#### Problem statement
Leaving the images behind, copy every line of the records exactly.

(Dataset entries begins)

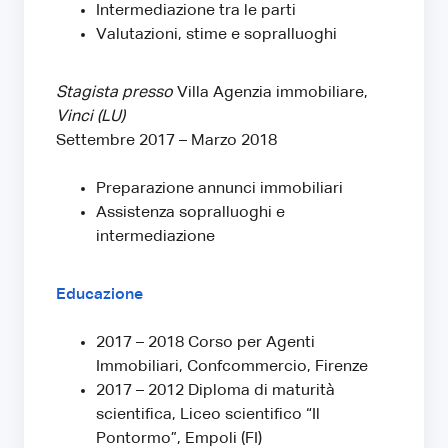
Intermediazione tra le parti
Valutazioni, stime e sopralluoghi
Stagista presso
Villa Agenzia immobiliare,
Vinci (LU)
Settembre 2017 – Marzo 2018
Preparazione annunci immobiliari
Assistenza sopralluoghi e
intermediazione
Educazione
2017 – 2018 Corso per Agenti
Immobiliari, Confcommercio, Firenze
2017 – 2012 Diploma di maturità
scientifica, Liceo scientifico “Il
Pontormo”, Empoli (FI)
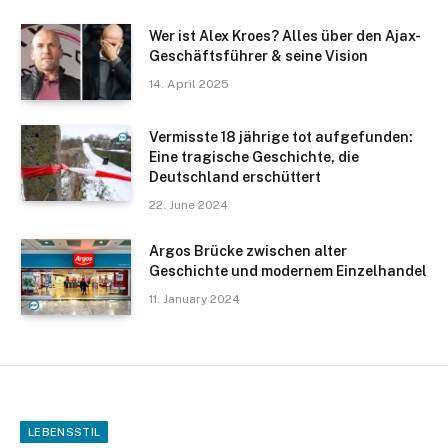
Wer ist Alex Kroes? Alles über den Ajax-
Geschäftsführer & seine Vision
14. April 2025
Vermisste 18 jährige tot aufgefunden:
Eine tragische Geschichte, die
Deutschland erschüttert
22. June 2024
Argos Brücke zwischen alter
Geschichte und modernem Einzelhandel
11. January 2024
LEBENSSTIL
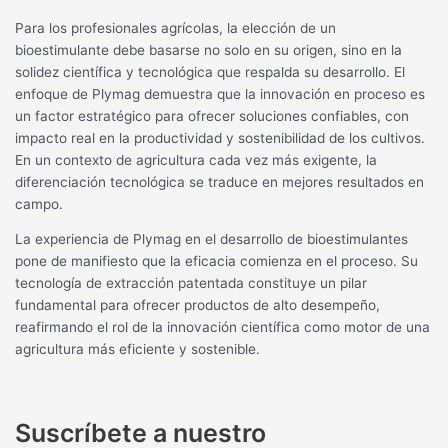
Para los profesionales agrícolas, la elección de un
bioestimulante debe basarse no solo en su origen, sino en la
solidez científica y tecnológica que respalda su desarrollo. El
enfoque de Plymag demuestra que la innovación en proceso es
un factor estratégico para ofrecer soluciones confiables, con
impacto real en la productividad y sostenibilidad de los cultivos.
En un contexto de agricultura cada vez más exigente, la
diferenciación tecnológica se traduce en mejores resultados en
campo.
La experiencia de Plymag en el desarrollo de bioestimulantes
pone de manifiesto que la eficacia comienza en el proceso. Su
tecnología de extracción patentada constituye un pilar
fundamental para ofrecer productos de alto desempeño,
reafirmando el rol de la innovación científica como motor de una
agricultura más eficiente y sostenible.
Suscríbete a nuestro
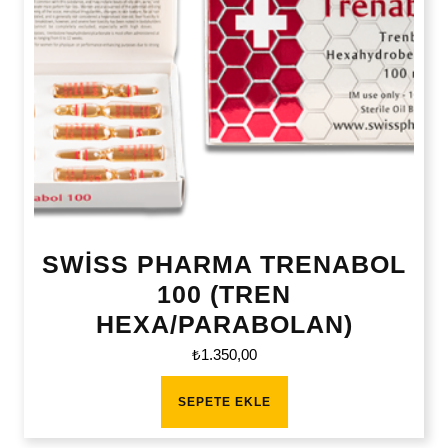
SWİSS PHARMA TRENABOL
100 (TREN
HEXA/PARABOLAN)
₺
1.350,00
SEPETE EKLE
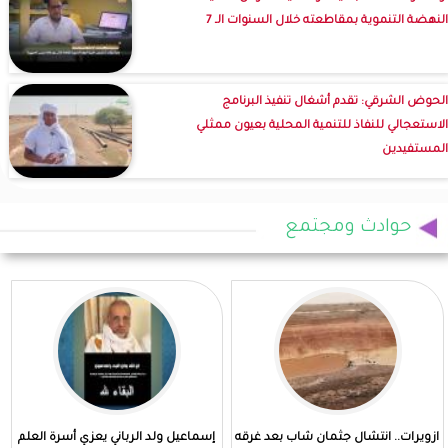
النهضة التنموية بمقاطعته خلال السنوات الـ 7
الحوض الشرقي: تقدم أشغال تنفيذ البرنامج
الاستعجالي للنفاذ للتنمية المحلية بعيون ممثلي
المستفيدين
حوادث ومجتمع
ازويرات.. انتشال جثمان شاب بعد غرقه
إسماعيل ولد الرباني يعزي أسرة العلم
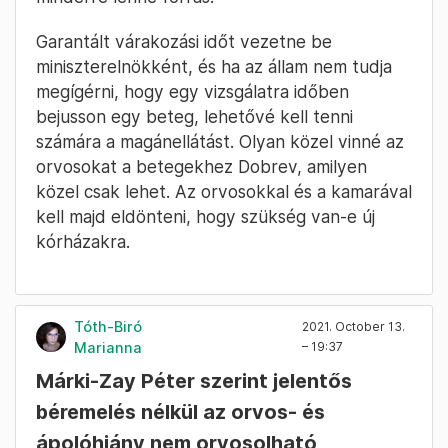
Garantált várakozási időt vezetne be
miniszterelnökként, és ha az állam nem tudja
megígérni, hogy egy vizsgálatra időben
bejusson egy beteg, lehetővé kell tenni
számára a magánellátást. Olyan közel vinné az
orvosokat a betegekhez Dobrev, amilyen
közel csak lehet. Az orvosokkal és a kamarával
kell majd eldönteni, hogy szükség van-e új
kórházakra.
Tóth-Biró
2021. October 13.
Marianna
– 19:37
Márki-Zay Péter szerint jelentős
béremelés nélkül az orvos- és
ápolóhiány nem orvosolható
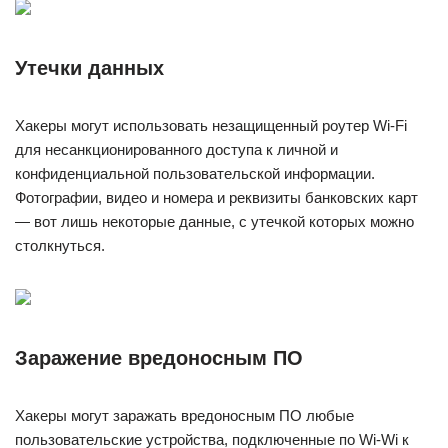
Утечки данных
Хакеры могут использовать незащищенный роутер Wi-Fi
для несанкционированного доступа к личной и
конфиденциальной пользовательской информации.
Фотографии, видео и номера и реквизиты банковских карт
— вот лишь некоторые данные, с утечкой которых можно
столкнуться.
Заражение вредоносным ПО
Хакеры могут заражать вредоносным ПО любые
пользовательские устройства, подключенные по Wi-Wi к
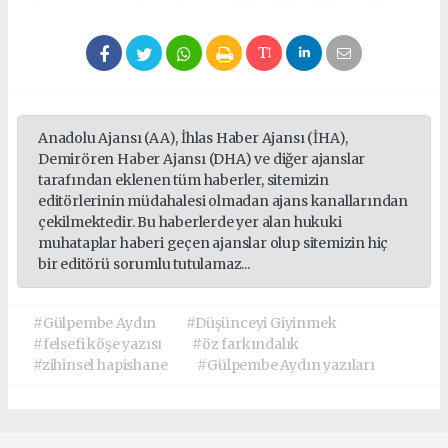
Anadolu Ajansı (AA), İhlas Haber Ajansı (İHA),
Demirören Haber Ajansı (DHA) ve diğer ajanslar
tarafından eklenen tüm haberler, sitemizin
editörlerinin müdahalesi olmadan ajans kanallarından
çekilmektedir. Bu haberlerde yer alan hukuki
muhataplar haberi geçen ajanslar olup sitemizin hiç
bir editörü sorumlu tutulamaz...
#Gülpembe Aydın
#Düşünceyi Giyinmek
#felsefi köşe yazısı
#öz farkındalık
#zihinsel hapishane
#Gülpembe Aydın yazıları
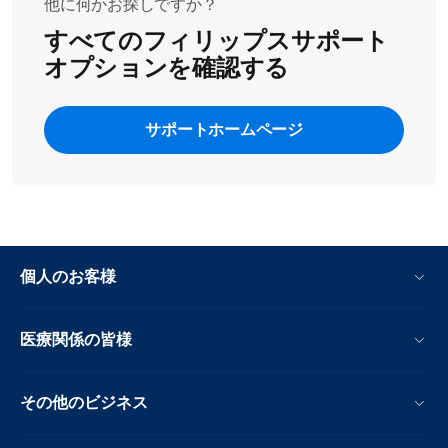
他に何かお探しですか？
すべてのフィリップスサポート
オプションを確認する
サポートホームページ
個人のお客様
医療関係の皆様
その他のビジネス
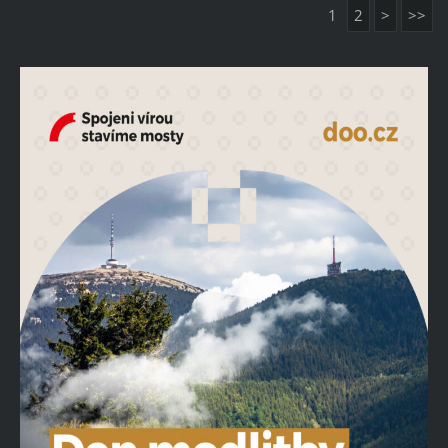
1
2
>
>>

(Dataset entries ends)

#### Response to this task
Intermediazione tra le parti
Valutazioni, stime e sopralluoghi
Stagista presso
Villa Agenzia immobiliare,
Vinci (LU)
Settembre 2017 – Marzo 2018
Preparazione annunci immobiliari
Assistenza sopralluoghi e
intermediazione
Educazione
2017 – 2018 Corso per Agenti
Immobiliari, Confcommercio, Firenze
2017 – 2012 Diploma di maturità
scientifica, Liceo scientifico “Il
Pontormo”, Empoli (FI)
Wer ist Alex Kroes? Alles über den Ajax-
Geschäftsführer & seine Vision
14. April 2025
Vermisste 18 jährige tot aufgefunden:
Eine tragische Geschichte, die
Deutschland erschüttert
22. June 2024
Argos Brücke zwischen alter
Geschichte und modernem Einzelhandel
11. January 2024
LEBENSSTIL
Para los profesionales agrícolas, la elección de un
bioestimulante debe basarse no solo en su origen, sino en la
solidez científica y tecnológica que respalda su desarrollo. El
enfoque de Plymag demuestra que la innovación en proceso es
un factor estratégico para ofrecer soluciones confiables, con
impacto real en la productividad y sostenibilidad de los cultivos.
En un contexto de agricultura cada vez más exigente, la
diferenciación tecnológica se traduce en mejores resultados en
campo.
La experiencia de Plymag en el desarrollo de bioestimulantes
pone de manifiesto que la eficacia comienza en el proceso. Su
tecnología de extracción patentada constituye un pilar
fundamental para ofrecer productos de alto desempeño,
reafirmando el rol de la innovación científica como motor de una
agricultura más eficiente y sostenible.
Suscríbete a nuestro
SWİSS PHARMA TRENABOL
100 (TREN
HEXA/PARABOLAN)
₺
1.350,00
SEPETE EKLE
النهضة التنموية بمقاطعته خلال السنوات الـ 7
الحوض الشرقي: تقدم أشغال تنفيذ البرنامج
الاستعجالي للنفاذ للتنمية المحلية بعيون ممثلي
المستفيدين
حوادث ومجتمع
ازويرات.. انتشال جثمان شاب بعد غرقه
إسماعيل ولد الرباني يعزي أسرة العلم
Garantált várakozási időt vezetne be
miniszterelnökként, és ha az állam nem tudja
megígérni, hogy egy vizsgálatra időben
bejusson egy beteg, lehetővé kell tenni
számára a magánellátást. Olyan közel vinné az
orvosokat a betegekhez Dobrev, amilyen
közel csak lehet. Az orvosokkal és a kamarával
kell majd eldönteni, hogy szükség van-e új
kórházakra.
Tóth-Biró
2021. October 13.
Marianna
– 19:37
Márki-Zay Péter szerint jelentős
béremelés nélkül az orvos- és
ápolóhiány nem orvosolható
Утечки данных
Хакеры могут использовать незащищенный роутер Wi-Fi
для несанкционированного доступа к личной и
конфиденциальной пользовательской информации.
Фотографии, видео и номера и реквизиты банковских карт
— вот лишь некоторые данные, с утечкой которых можно
столкнуться.
Заражение вредоносным ПО
Хакеры могут заражать вредоносным ПО любые
пользовательские устройства, подключенные по Wi-Wi к
Anadolu Ajansı (AA), İhlas Haber Ajansı (İHA),
Demirören Haber Ajansı (DHA) ve diğer ajanslar
tarafından eklenen tüm haberler, sitemizin
editörlerinin müdahalesi olmadan ajans kanallarından
çekilmektedir. Bu haberlerde yer alan hukuki
muhataplar haberi geçen ajanslar olup sitemizin hiç
bir editörü sorumlu tutulamaz...
#Gülpembe Aydın
#Düşünceyi Giyinmek
#felsefi köşe yazısı
#öz farkındalık
#zihinsel hapishane
#Gülpembe Aydın yazıları
他に何かお探しですか？
すべてのフィリップスサポート
オプションを確認する
サポートホームページ
個人のお客様
医療関係の皆様
その他のビジネス
1
2
>
>>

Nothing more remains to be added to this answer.